**INSTRUCTIONS FOR THE TASK**
Edit the data below by changing each "Advogado(s)" to "Attorney(s)", and leave all other text as it is.

**MATERIAL**

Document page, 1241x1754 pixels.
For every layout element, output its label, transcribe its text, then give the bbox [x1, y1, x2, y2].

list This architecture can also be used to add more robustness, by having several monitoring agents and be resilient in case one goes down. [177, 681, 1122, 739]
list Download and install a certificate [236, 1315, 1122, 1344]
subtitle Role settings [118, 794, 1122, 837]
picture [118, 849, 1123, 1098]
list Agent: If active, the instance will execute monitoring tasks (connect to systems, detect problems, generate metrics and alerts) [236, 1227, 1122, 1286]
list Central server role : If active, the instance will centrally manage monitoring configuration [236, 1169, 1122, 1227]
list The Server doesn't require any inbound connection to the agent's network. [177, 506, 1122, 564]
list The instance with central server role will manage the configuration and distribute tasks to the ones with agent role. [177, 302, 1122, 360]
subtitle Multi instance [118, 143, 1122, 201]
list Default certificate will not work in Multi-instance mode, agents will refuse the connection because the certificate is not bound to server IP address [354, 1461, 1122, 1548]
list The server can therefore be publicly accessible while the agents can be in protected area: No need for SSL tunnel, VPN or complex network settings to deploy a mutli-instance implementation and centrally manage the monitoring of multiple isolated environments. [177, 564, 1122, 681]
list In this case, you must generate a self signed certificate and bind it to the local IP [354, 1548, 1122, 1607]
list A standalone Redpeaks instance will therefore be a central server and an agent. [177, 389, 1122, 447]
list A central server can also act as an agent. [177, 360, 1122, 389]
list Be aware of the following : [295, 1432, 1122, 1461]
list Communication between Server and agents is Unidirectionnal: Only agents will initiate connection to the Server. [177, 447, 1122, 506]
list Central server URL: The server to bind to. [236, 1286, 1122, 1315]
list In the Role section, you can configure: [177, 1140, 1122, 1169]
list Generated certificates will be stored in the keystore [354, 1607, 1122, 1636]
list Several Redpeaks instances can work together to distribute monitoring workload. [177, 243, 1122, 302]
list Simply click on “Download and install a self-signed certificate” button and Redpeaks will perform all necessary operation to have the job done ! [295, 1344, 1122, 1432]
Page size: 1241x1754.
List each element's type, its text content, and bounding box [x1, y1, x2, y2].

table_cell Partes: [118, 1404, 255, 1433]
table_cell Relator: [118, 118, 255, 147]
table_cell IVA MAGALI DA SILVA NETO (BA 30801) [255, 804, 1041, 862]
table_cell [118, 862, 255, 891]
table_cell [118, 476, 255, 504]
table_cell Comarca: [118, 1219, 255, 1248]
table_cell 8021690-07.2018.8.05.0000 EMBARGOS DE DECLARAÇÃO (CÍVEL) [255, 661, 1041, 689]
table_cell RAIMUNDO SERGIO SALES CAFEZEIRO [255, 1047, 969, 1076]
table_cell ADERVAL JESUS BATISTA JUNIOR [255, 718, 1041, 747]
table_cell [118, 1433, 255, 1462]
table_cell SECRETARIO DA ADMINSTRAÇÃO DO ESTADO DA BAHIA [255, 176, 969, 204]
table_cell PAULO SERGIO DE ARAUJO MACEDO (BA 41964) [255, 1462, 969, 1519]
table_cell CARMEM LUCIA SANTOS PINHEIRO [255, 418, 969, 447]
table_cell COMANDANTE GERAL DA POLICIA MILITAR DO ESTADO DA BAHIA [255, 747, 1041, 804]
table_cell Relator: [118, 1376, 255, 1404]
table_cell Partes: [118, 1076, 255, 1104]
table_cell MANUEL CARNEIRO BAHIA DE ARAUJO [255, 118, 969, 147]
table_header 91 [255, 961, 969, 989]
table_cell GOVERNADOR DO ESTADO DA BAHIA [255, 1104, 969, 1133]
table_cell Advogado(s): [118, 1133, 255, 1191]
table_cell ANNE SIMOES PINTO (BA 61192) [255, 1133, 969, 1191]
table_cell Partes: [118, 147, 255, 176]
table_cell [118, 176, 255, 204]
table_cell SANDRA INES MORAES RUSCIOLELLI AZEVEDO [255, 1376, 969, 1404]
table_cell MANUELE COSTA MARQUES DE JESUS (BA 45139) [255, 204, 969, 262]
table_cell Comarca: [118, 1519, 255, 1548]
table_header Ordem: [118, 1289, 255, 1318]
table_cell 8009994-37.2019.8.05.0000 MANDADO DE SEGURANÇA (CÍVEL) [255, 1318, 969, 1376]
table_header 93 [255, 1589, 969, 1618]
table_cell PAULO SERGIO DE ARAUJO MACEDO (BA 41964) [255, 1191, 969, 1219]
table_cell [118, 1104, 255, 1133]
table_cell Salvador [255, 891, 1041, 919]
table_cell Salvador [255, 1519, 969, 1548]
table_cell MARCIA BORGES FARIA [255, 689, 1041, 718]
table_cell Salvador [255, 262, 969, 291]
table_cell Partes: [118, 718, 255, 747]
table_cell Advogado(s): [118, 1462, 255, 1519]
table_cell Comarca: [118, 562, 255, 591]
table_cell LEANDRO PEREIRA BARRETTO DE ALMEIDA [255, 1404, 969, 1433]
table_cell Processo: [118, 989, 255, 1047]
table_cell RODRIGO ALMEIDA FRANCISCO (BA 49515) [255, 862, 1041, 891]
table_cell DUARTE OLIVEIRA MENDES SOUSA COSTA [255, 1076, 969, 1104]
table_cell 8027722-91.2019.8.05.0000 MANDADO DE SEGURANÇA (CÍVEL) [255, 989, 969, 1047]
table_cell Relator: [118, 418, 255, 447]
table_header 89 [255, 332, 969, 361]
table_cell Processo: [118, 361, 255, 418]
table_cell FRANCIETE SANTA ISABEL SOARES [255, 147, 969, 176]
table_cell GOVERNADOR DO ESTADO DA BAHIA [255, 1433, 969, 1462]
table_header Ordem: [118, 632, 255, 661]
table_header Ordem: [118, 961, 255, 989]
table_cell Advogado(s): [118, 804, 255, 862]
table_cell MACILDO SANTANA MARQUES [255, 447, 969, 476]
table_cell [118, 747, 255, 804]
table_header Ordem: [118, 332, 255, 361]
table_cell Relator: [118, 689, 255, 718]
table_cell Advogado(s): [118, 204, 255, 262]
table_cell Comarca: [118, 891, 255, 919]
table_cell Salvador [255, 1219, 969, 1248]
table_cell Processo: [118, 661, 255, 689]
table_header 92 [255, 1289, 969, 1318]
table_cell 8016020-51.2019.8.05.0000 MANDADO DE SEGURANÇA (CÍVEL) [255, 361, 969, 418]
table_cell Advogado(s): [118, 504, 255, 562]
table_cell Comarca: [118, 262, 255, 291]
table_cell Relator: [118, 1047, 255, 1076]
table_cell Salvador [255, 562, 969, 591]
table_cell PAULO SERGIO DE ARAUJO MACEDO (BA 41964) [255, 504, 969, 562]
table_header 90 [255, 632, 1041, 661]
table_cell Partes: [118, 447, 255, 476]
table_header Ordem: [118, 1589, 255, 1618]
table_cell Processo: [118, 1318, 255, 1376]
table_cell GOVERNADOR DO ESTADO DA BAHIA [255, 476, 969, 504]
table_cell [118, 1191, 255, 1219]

**FINAL RESULT**
Document page, 1241x1754 pixels.
For every layout element, output its label, transcribe its text, then give the bbox [x1, y1, x2, y2].

list This architecture can also be used to add more robustness, by having several monitoring agents and be resilient in case one goes down. [177, 681, 1122, 739]
list Download and install a certificate [236, 1315, 1122, 1344]
subtitle Role settings [118, 794, 1122, 837]
picture [118, 849, 1123, 1098]
list Agent: If active, the instance will execute monitoring tasks (connect to systems, detect problems, generate metrics and alerts) [236, 1227, 1122, 1286]
list Central server role : If active, the instance will centrally manage monitoring configuration [236, 1169, 1122, 1227]
list The Server doesn't require any inbound connection to the agent's network. [177, 506, 1122, 564]
list The instance with central server role will manage the configuration and distribute tasks to the ones with agent role. [177, 302, 1122, 360]
subtitle Multi instance [118, 143, 1122, 201]
list Default certificate will not work in Multi-instance mode, agents will refuse the connection because the certificate is not bound to server IP address [354, 1461, 1122, 1548]
list The server can therefore be publicly accessible while the agents can be in protected area: No need for SSL tunnel, VPN or complex network settings to deploy a mutli-instance implementation and centrally manage the monitoring of multiple isolated environments. [177, 564, 1122, 681]
list In this case, you must generate a self signed certificate and bind it to the local IP [354, 1548, 1122, 1607]
list A standalone Redpeaks instance will therefore be a central server and an agent. [177, 389, 1122, 447]
list A central server can also act as an agent. [177, 360, 1122, 389]
list Be aware of the following : [295, 1432, 1122, 1461]
list Communication between Server and agents is Unidirectionnal: Only agents will initiate connection to the Server. [177, 447, 1122, 506]
list Central server URL: The server to bind to. [236, 1286, 1122, 1315]
list In the Role section, you can configure: [177, 1140, 1122, 1169]
list Generated certificates will be stored in the keystore [354, 1607, 1122, 1636]
list Several Redpeaks instances can work together to distribute monitoring workload. [177, 243, 1122, 302]
list Simply click on “Download and install a self-signed certificate” button and Redpeaks will perform all necessary operation to have the job done ! [295, 1344, 1122, 1432]
Page size: 1241x1754.
List each element's type, its text content, and bounding box [x1, y1, x2, y2].

table_cell Partes: [118, 1404, 255, 1433]
table_cell Relator: [118, 118, 255, 147]
table_cell IVA MAGALI DA SILVA NETO (BA 30801) [255, 804, 1041, 862]
table_cell [118, 862, 255, 891]
table_cell [118, 476, 255, 504]
table_cell Comarca: [118, 1219, 255, 1248]
table_cell 8021690-07.2018.8.05.0000 EMBARGOS DE DECLARAÇÃO (CÍVEL) [255, 661, 1041, 689]
table_cell RAIMUNDO SERGIO SALES CAFEZEIRO [255, 1047, 969, 1076]
table_cell ADERVAL JESUS BATISTA JUNIOR [255, 718, 1041, 747]
table_cell [118, 1433, 255, 1462]
table_cell SECRETARIO DA ADMINSTRAÇÃO DO ESTADO DA BAHIA [255, 176, 969, 204]
table_cell PAULO SERGIO DE ARAUJO MACEDO (BA 41964) [255, 1462, 969, 1519]
table_cell CARMEM LUCIA SANTOS PINHEIRO [255, 418, 969, 447]
table_cell COMANDANTE GERAL DA POLICIA MILITAR DO ESTADO DA BAHIA [255, 747, 1041, 804]
table_cell Relator: [118, 1376, 255, 1404]
table_cell Partes: [118, 1076, 255, 1104]
table_cell MANUEL CARNEIRO BAHIA DE ARAUJO [255, 118, 969, 147]
table_header 91 [255, 961, 969, 989]
table_cell GOVERNADOR DO ESTADO DA BAHIA [255, 1104, 969, 1133]
table_cell Attorney(s): [118, 1133, 255, 1191]
table_cell ANNE SIMOES PINTO (BA 61192) [255, 1133, 969, 1191]
table_cell Partes: [118, 147, 255, 176]
table_cell [118, 176, 255, 204]
table_cell SANDRA INES MORAES RUSCIOLELLI AZEVEDO [255, 1376, 969, 1404]
table_cell MANUELE COSTA MARQUES DE JESUS (BA 45139) [255, 204, 969, 262]
table_cell Comarca: [118, 1519, 255, 1548]
table_header Ordem: [118, 1289, 255, 1318]
table_cell 8009994-37.2019.8.05.0000 MANDADO DE SEGURANÇA (CÍVEL) [255, 1318, 969, 1376]
table_header 93 [255, 1589, 969, 1618]
table_cell PAULO SERGIO DE ARAUJO MACEDO (BA 41964) [255, 1191, 969, 1219]
table_cell [118, 1104, 255, 1133]
table_cell Salvador [255, 891, 1041, 919]
table_cell Salvador [255, 1519, 969, 1548]
table_cell MARCIA BORGES FARIA [255, 689, 1041, 718]
table_cell Salvador [255, 262, 969, 291]
table_cell Partes: [118, 718, 255, 747]
table_cell Attorney(s): [118, 1462, 255, 1519]
table_cell Comarca: [118, 562, 255, 591]
table_cell LEANDRO PEREIRA BARRETTO DE ALMEIDA [255, 1404, 969, 1433]
table_cell Processo: [118, 989, 255, 1047]
table_cell RODRIGO ALMEIDA FRANCISCO (BA 49515) [255, 862, 1041, 891]
table_cell DUARTE OLIVEIRA MENDES SOUSA COSTA [255, 1076, 969, 1104]
table_cell 8027722-91.2019.8.05.0000 MANDADO DE SEGURANÇA (CÍVEL) [255, 989, 969, 1047]
table_cell Relator: [118, 418, 255, 447]
table_header 89 [255, 332, 969, 361]
table_cell Processo: [118, 361, 255, 418]
table_cell FRANCIETE SANTA ISABEL SOARES [255, 147, 969, 176]
table_cell GOVERNADOR DO ESTADO DA BAHIA [255, 1433, 969, 1462]
table_header Ordem: [118, 632, 255, 661]
table_header Ordem: [118, 961, 255, 989]
table_cell Attorney(s): [118, 804, 255, 862]
table_cell MACILDO SANTANA MARQUES [255, 447, 969, 476]
table_cell [118, 747, 255, 804]
table_header Ordem: [118, 332, 255, 361]
table_cell Relator: [118, 689, 255, 718]
table_cell Attorney(s): [118, 204, 255, 262]
table_cell Comarca: [118, 891, 255, 919]
table_cell Salvador [255, 1219, 969, 1248]
table_cell Processo: [118, 661, 255, 689]
table_header 92 [255, 1289, 969, 1318]
table_cell 8016020-51.2019.8.05.0000 MANDADO DE SEGURANÇA (CÍVEL) [255, 361, 969, 418]
table_cell Attorney(s): [118, 504, 255, 562]
table_cell Comarca: [118, 262, 255, 291]
table_cell Relator: [118, 1047, 255, 1076]
table_cell Salvador [255, 562, 969, 591]
table_cell PAULO SERGIO DE ARAUJO MACEDO (BA 41964) [255, 504, 969, 562]
table_header 90 [255, 632, 1041, 661]
table_cell Partes: [118, 447, 255, 476]
table_header Ordem: [118, 1589, 255, 1618]
table_cell Processo: [118, 1318, 255, 1376]
table_cell GOVERNADOR DO ESTADO DA BAHIA [255, 476, 969, 504]
table_cell [118, 1191, 255, 1219]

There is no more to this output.